Another difference related to the allocation algorithm is the use of slacks in the constraints to better deal with data inconsistencies (see above). We also dropped the suitability constraint in mapspamc. In SPAM, the suitable crop area, calculated as the biophyiscal suitability times the cropland area in a grid cell, was used as a hard constraint. In practice, this constraint was often dropped because it severely limits the space to allocate crops, resulting in infeasible models. As an alternative, the cross-entropy and fitness score models in mapspam use the suitability information to inform the priors and fitness scores, in particular for the subsistence and low-input production systems. We also slightly modified the calculation of the high-input and irrigated crops, which are now based on the geometric average of accessibility and potential revenue indicators that are normalized by means of the min-max method.

Finally, we updated several input data sources with more recent and higher resolution products, in particular (a) accessibility, which is now based on travel time [@Weiss2018], (b) population, taken from @Tatem2017, (c) urban extent taken from @Schiavina2022, (d) irrigated area, which is a synergy product, based on GIA [@Siebert2013] and GMIA [@Meier2018], and (e) cropland, taken from several recent cropland products that can be combined to generate a synergy cropland map in the pre-processing step. We also reduced the number of standard crops from 42 in SPAM to 40 in mapspamc by merging the two millet (pearl and small millet) and coffee (arabica and robusta) species because statistical information is difficult to find at such detailed crop level (see below).
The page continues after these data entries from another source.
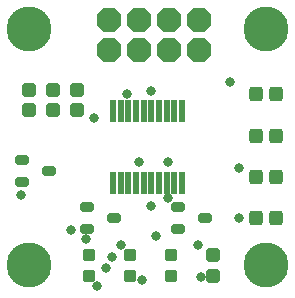
<source format=gts>
G04 Layer_Color=8388736*
%FSLAX44Y44*%
%MOMM*%
G71*
G01*
G75*
G04:AMPARAMS|DCode=27|XSize=0.8032mm|YSize=1.2032mm|CornerRadius=0.1766mm|HoleSize=0mm|Usage=FLASHONLY|Rotation=270.000|XOffset=0mm|YOffset=0mm|HoleType=Round|Shape=RoundedRectangle|*
%AMROUNDEDRECTD27*
21,1,0.8032,0.8500,0,0,270.0*
21,1,0.4500,1.2032,0,0,270.0*
1,1,0.3532,-0.4250,-0.2250*
1,1,0.3532,-0.4250,0.2250*
1,1,0.3532,0.4250,0.2250*
1,1,0.3532,0.4250,-0.2250*
%
%ADD27ROUNDEDRECTD27*%
G04:AMPARAMS|DCode=28|XSize=1.2032mm|YSize=1.1032mm|CornerRadius=0.2141mm|HoleSize=0mm|Usage=FLASHONLY|Rotation=270.000|XOffset=0mm|YOffset=0mm|HoleType=Round|Shape=RoundedRectangle|*
%AMROUNDEDRECTD28*
21,1,1.2032,0.6750,0,0,270.0*
21,1,0.7750,1.1032,0,0,270.0*
1,1,0.4282,-0.3375,-0.3875*
1,1,0.4282,-0.3375,0.3875*
1,1,0.4282,0.3375,0.3875*
1,1,0.4282,0.3375,-0.3875*
%
%ADD28ROUNDEDRECTD28*%
G04:AMPARAMS|DCode=29|XSize=1.2032mm|YSize=1.1032mm|CornerRadius=0.2141mm|HoleSize=0mm|Usage=FLASHONLY|Rotation=0.000|XOffset=0mm|YOffset=0mm|HoleType=Round|Shape=RoundedRectangle|*
%AMROUNDEDRECTD29*
21,1,1.2032,0.6750,0,0,0.0*
21,1,0.7750,1.1032,0,0,0.0*
1,1,0.4282,0.3875,-0.3375*
1,1,0.4282,-0.3875,-0.3375*
1,1,0.4282,-0.3875,0.3375*
1,1,0.4282,0.3875,0.3375*
%
%ADD29ROUNDEDRECTD29*%
G04:AMPARAMS|DCode=30|XSize=1.0032mm|YSize=1.0032mm|CornerRadius=0.2016mm|HoleSize=0mm|Usage=FLASHONLY|Rotation=90.000|XOffset=0mm|YOffset=0mm|HoleType=Round|Shape=RoundedRectangle|*
%AMROUNDEDRECTD30*
21,1,1.0032,0.6000,0,0,90.0*
21,1,0.6000,1.0032,0,0,90.0*
1,1,0.4032,0.3000,0.3000*
1,1,0.4032,0.3000,-0.3000*
1,1,0.4032,-0.3000,-0.3000*
1,1,0.4032,-0.3000,0.3000*
%
%ADD30ROUNDEDRECTD30*%
%ADD31R,0.6096X1.8542*%
%ADD32P,2.2544X8X202.5*%
%ADD33C,3.8032*%
%ADD34C,0.8032*%
D27*
X49000Y-60000D02*
D03*
X26000Y-69500D02*
D03*
Y-50500D02*
D03*
X-28500Y-60000D02*
D03*
X-51500Y-69500D02*
D03*
Y-50500D02*
D03*
X-83500Y-20000D02*
D03*
X-106500Y-29500D02*
D03*
Y-10500D02*
D03*
D28*
X108500Y10000D02*
D03*
X91500D02*
D03*
X108500Y45000D02*
D03*
X91500D02*
D03*
X108500Y-25000D02*
D03*
X91500D02*
D03*
X91500Y-60000D02*
D03*
X108500D02*
D03*
D29*
X-60000Y31500D02*
D03*
Y48500D02*
D03*
X-80000Y31500D02*
D03*
Y48500D02*
D03*
X-100000Y31500D02*
D03*
Y48500D02*
D03*
X55000Y-91500D02*
D03*
Y-108500D02*
D03*
D30*
X20000Y-91500D02*
D03*
Y-108500D02*
D03*
X-50000Y-91500D02*
D03*
Y-108500D02*
D03*
X-15000Y-91500D02*
D03*
Y-108500D02*
D03*
D31*
X-29400Y30734D02*
D03*
X-22900D02*
D03*
X-16400D02*
D03*
X-3400D02*
D03*
X-9900D02*
D03*
X3100D02*
D03*
X9652D02*
D03*
X16256D02*
D03*
X22606D02*
D03*
X29210D02*
D03*
X-29400Y-30500D02*
D03*
X-22900D02*
D03*
X-16400D02*
D03*
X-9900D02*
D03*
X-3400D02*
D03*
X3100D02*
D03*
X9652D02*
D03*
X16256D02*
D03*
X22606D02*
D03*
X29210D02*
D03*
D32*
X-33100Y82300D02*
D03*
Y107700D02*
D03*
X-7700Y82300D02*
D03*
Y107700D02*
D03*
X17700Y82300D02*
D03*
Y107700D02*
D03*
X43100Y82300D02*
D03*
Y107700D02*
D03*
D33*
X-100000Y-100000D02*
D03*
X100000D02*
D03*
Y100000D02*
D03*
X-100000D02*
D03*
D34*
X77500Y-17500D02*
D03*
X-22500Y-82500D02*
D03*
X-52500Y-77500D02*
D03*
X17500Y-12500D02*
D03*
X-7500D02*
D03*
X2500Y-50000D02*
D03*
X17512Y-42500D02*
D03*
X-30000Y-92500D02*
D03*
X-5000Y-112500D02*
D03*
X42500Y-82500D02*
D03*
X-35000Y-102500D02*
D03*
X2500Y47500D02*
D03*
X-42500Y-117500D02*
D03*
X-107500Y-40000D02*
D03*
X45000Y-110000D02*
D03*
X77500Y-60000D02*
D03*
X7500Y-75000D02*
D03*
X-65000Y-70000D02*
D03*
X70000Y55000D02*
D03*
X-17500Y45000D02*
D03*
X-45000Y25000D02*
D03*
M02*

</source>
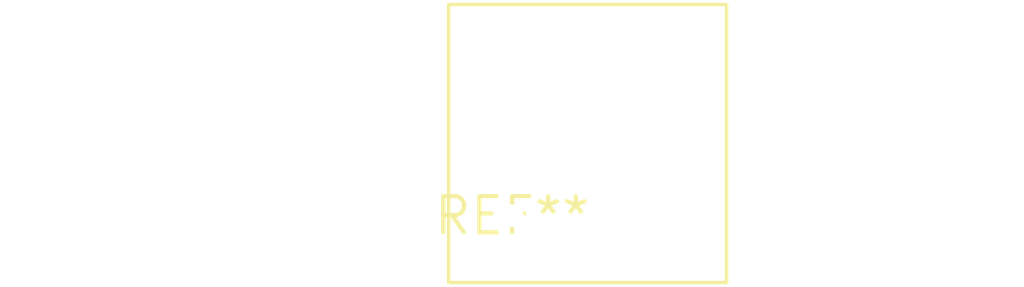
<source format=kicad_pcb>
(kicad_pcb (version 20240108) (generator pcbnew)

  (general
    (thickness 1.6)
  )

  (paper "A4")
  (layers
    (0 "F.Cu" signal)
    (31 "B.Cu" signal)
    (32 "B.Adhes" user "B.Adhesive")
    (33 "F.Adhes" user "F.Adhesive")
    (34 "B.Paste" user)
    (35 "F.Paste" user)
    (36 "B.SilkS" user "B.Silkscreen")
    (37 "F.SilkS" user "F.Silkscreen")
    (38 "B.Mask" user)
    (39 "F.Mask" user)
    (40 "Dwgs.User" user "User.Drawings")
    (41 "Cmts.User" user "User.Comments")
    (42 "Eco1.User" user "User.Eco1")
    (43 "Eco2.User" user "User.Eco2")
    (44 "Edge.Cuts" user)
    (45 "Margin" user)
    (46 "B.CrtYd" user "B.Courtyard")
    (47 "F.CrtYd" user "F.Courtyard")
    (48 "B.Fab" user)
    (49 "F.Fab" user)
    (50 "User.1" user)
    (51 "User.2" user)
    (52 "User.3" user)
    (53 "User.4" user)
    (54 "User.5" user)
    (55 "User.6" user)
    (56 "User.7" user)
    (57 "User.8" user)
    (58 "User.9" user)
  )

  (setup
    (pad_to_mask_clearance 0)
    (pcbplotparams
      (layerselection 0x00010fc_ffffffff)
      (plot_on_all_layers_selection 0x0000000_00000000)
      (disableapertmacros false)
      (usegerberextensions false)
      (usegerberattributes false)
      (usegerberadvancedattributes false)
      (creategerberjobfile false)
      (dashed_line_dash_ratio 12.000000)
      (dashed_line_gap_ratio 3.000000)
      (svgprecision 4)
      (plotframeref false)
      (viasonmask false)
      (mode 1)
      (useauxorigin false)
      (hpglpennumber 1)
      (hpglpenspeed 20)
      (hpglpendiameter 15.000000)
      (dxfpolygonmode false)
      (dxfimperialunits false)
      (dxfusepcbnewfont false)
      (psnegative false)
      (psa4output false)
      (plotreference false)
      (plotvalue false)
      (plotinvisibletext false)
      (sketchpadsonfab false)
      (subtractmaskfromsilk false)
      (outputformat 1)
      (mirror false)
      (drillshape 1)
      (scaleselection 1)
      (outputdirectory "")
    )
  )

  (net 0 "")

  (footprint "Potentiometer_Bourns_3386F_Vertical" (layer "F.Cu") (at 0 0))

)

</source>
As a consequence of these modifications, the maps created with mapspamc will deviate from comparable information presented by SPAM. Nonetheless, output is expected to be comparable if similar model settings are used.

library(readxl)
library(kableExtra)
spamdif <- read_excel("tables_chart/tables.xlsx", sheet = "tab_spam_comparison")

spamdif %>%
  dplyr::select(item, SPAM, mapspamc) %>%
  kable(., booktabs = TRUE, linesep = "", caption = "Differences between `mapspamc` and SPAM. SPAM refers to the latest version, which was used to generate SPAM2010 [@Yu2020]") %>%
  kable_styling(latex_options = c("hold_position"), font_size = 9) %>%
  pack_rows("Allocation algorithm", 1, 4) %>%
  pack_rows("Calculation of priors", 5, 8) %>%
  pack_rows("Data", 9, 14)
# %>%
#    column_spec(c(1,2,3),width = c("4cm", "5cm", "5cm"))

List of `mapspamc` crops

mapspamc identifies 40 different crop (and crop groups) that together cover the full agricultural sector and are each identified by a four letter code (Table 1). The main reason for this classification is the limited availability of crop-specific biophysical suitability maps, which form a key input of the crop allocation process (see pre-processing spatial data for more information). It would be relatively easy to add new crops by splitting them off from broader crop groups (e.g. separate tomatoes from vegetables) if appropriate agricultural statistics and suitability maps are available. We plan to add an example on how to do this in future updates. The actual number of crops in the model is determined by the number of crops for which statistical information is provided.

library(readxl)
library(kableExtra)
spamdif <- read_excel("tables_chart/tables.xlsx", sheet = "tab_crop_list")

spamdif %>%
  dplyr::select(number, name, group) %>%
  kable(., booktabs = TRUE, linesep = "", caption = "List of `mapspamc` crops")